§ Document text:
What Is the Best 1TB Portable External Hard Drive?
In our modern times, when renting loads of cloud storage comes at laughable prices (less than a dollar for 40-50 gigabytes of storage), spending anywhere from 60 dollars to hundreds of dollars for an external hard drive might seem like an unreasonable thing to do. However, many people do prefer having a physical piece of technology which they can plug in their laptop and gain up to terabytes more space. As technology improves, so have external hard drives. They are faster, larger, more durable, and also more stylish compared to their older counterparts, so it is understandable that people still do consider buying them. In this article, we tried to find the answer for one of the most frequent, standard questions in this topic: what is the best 1TB portable external hard drive?
Seagate Portable 1TB External Hard Drive is the top external hard drive you can find out there. It is an all-round winner thanks to its sleek styling, fast and smooth usage, and reasonable price.
However, there is a myriad of options to chose from, and as it is with modern technology, personal taste is usually what results in the final decision, not the actual specifications of the given gadget. If someone is searching for an external HDD on which they can store all photos during an adventurous trip to Asia, they might be better of prioritizing safety features and robust build, while someone in New York, running from one business meeting to another, might just enjoy a thin, stylish piece of equipment more. Yet again, a whole other group of people swears by SSD-s. Read on to find out more about some of the best external hard disks available now!
What Is the Best 1TB Portable External Hard Drive?

§ Tasks to perform:
• A. Which drive does the article on external hard drives name as the top pick?
• B. Reproduce the stretch of the external hard drive article from "Seagate Portable 1TB" through "disks available now!".
The entries have no connection to the article on external hard drives.

§ Supplied material:
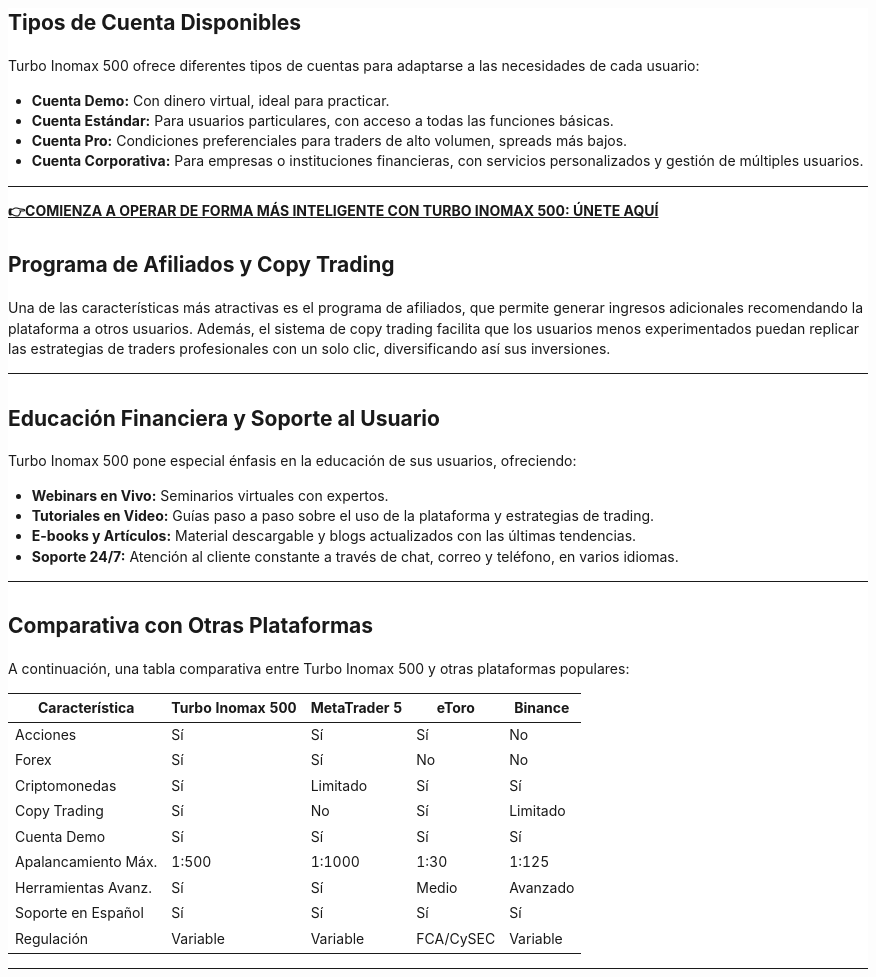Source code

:
## Tipos de Cuenta Disponibles

Turbo Inomax 500 ofrece diferentes tipos de cuentas para adaptarse a las necesidades de cada usuario:

- **Cuenta Demo:** Con dinero virtual, ideal para practicar.
- **Cuenta Estándar:** Para usuarios particulares, con acceso a todas las funciones básicas.
- **Cuenta Pro:** Condiciones preferenciales para traders de alto volumen, spreads más bajos.
- **Cuenta Corporativa:** Para empresas o instituciones financieras, con servicios personalizados y gestión de múltiples usuarios.

---

**[👉COMIENZA A OPERAR DE FORMA MÁS INTELIGENTE CON TURBO INOMAX 500: ÚNETE AQUÍ
](https://www.googlecryptonews.org/go/turbo-inomax-500)**

## Programa de Afiliados y Copy Trading

Una de las características más atractivas es el programa de afiliados, que permite generar ingresos adicionales recomendando la plataforma a otros usuarios. Además, el sistema de copy trading facilita que los usuarios menos experimentados puedan replicar las estrategias de traders profesionales con un solo clic, diversificando así sus inversiones.

---

## Educación Financiera y Soporte al Usuario

Turbo Inomax 500 pone especial énfasis en la educación de sus usuarios, ofreciendo:

- **Webinars en Vivo:** Seminarios virtuales con expertos.
- **Tutoriales en Video:** Guías paso a paso sobre el uso de la plataforma y estrategias de trading.
- **E-books y Artículos:** Material descargable y blogs actualizados con las últimas tendencias.
- **Soporte 24/7:** Atención al cliente constante a través de chat, correo y teléfono, en varios idiomas.

---

## Comparativa con Otras Plataformas

A continuación, una tabla comparativa entre Turbo Inomax 500 y otras plataformas populares:

| **Característica**   | **Turbo Inomax 500** | **MetaTrader 5** | **eToro** | **Binance** |
|----------------------|----------------------|------------------|-----------|-------------|
| Acciones             | Sí                   | Sí               | Sí        | No          |
| Forex                | Sí                   | Sí               | No        | No          |
| Criptomonedas        | Sí                   | Limitado         | Sí        | Sí          |
| Copy Trading         | Sí                   | No               | Sí        | Limitado    |
| Cuenta Demo          | Sí                   | Sí               | Sí        | Sí          |
| Apalancamiento Máx.  | 1:500                | 1:1000           | 1:30      | 1:125       |
| Herramientas Avanz.  | Sí                   | Sí               | Medio     | Avanzado    |
| Soporte en Español   | Sí                   | Sí               | Sí        | Sí          |
| Regulación           | Variable             | Variable         | FCA/CySEC | Variable    |

---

§ Answers given:
• A. The Seagate Portable 1TB External Hard Drive.

• B.
Seagate Portable 1TB External Hard Drive is the top external hard drive you can find out there. It is an all-round winner thanks to its sleek styling, fast and smooth usage, and reasonable price.
However, there is a myriad of options to chose from, and as it is with modern technology, personal taste is usually what results in the final decision, not the actual specifications of the given gadget. If someone is searching for an external HDD on which they can store all photos during an adventurous trip to Asia, they might be better of prioritizing safety features and robust build, while someone in New York, running from one business meeting to another, might just enjoy a thin, stylish piece of equipment more. Yet again, a whole other group of people swears by SSD-s. Read on to find out more about some of the best external hard disks available now!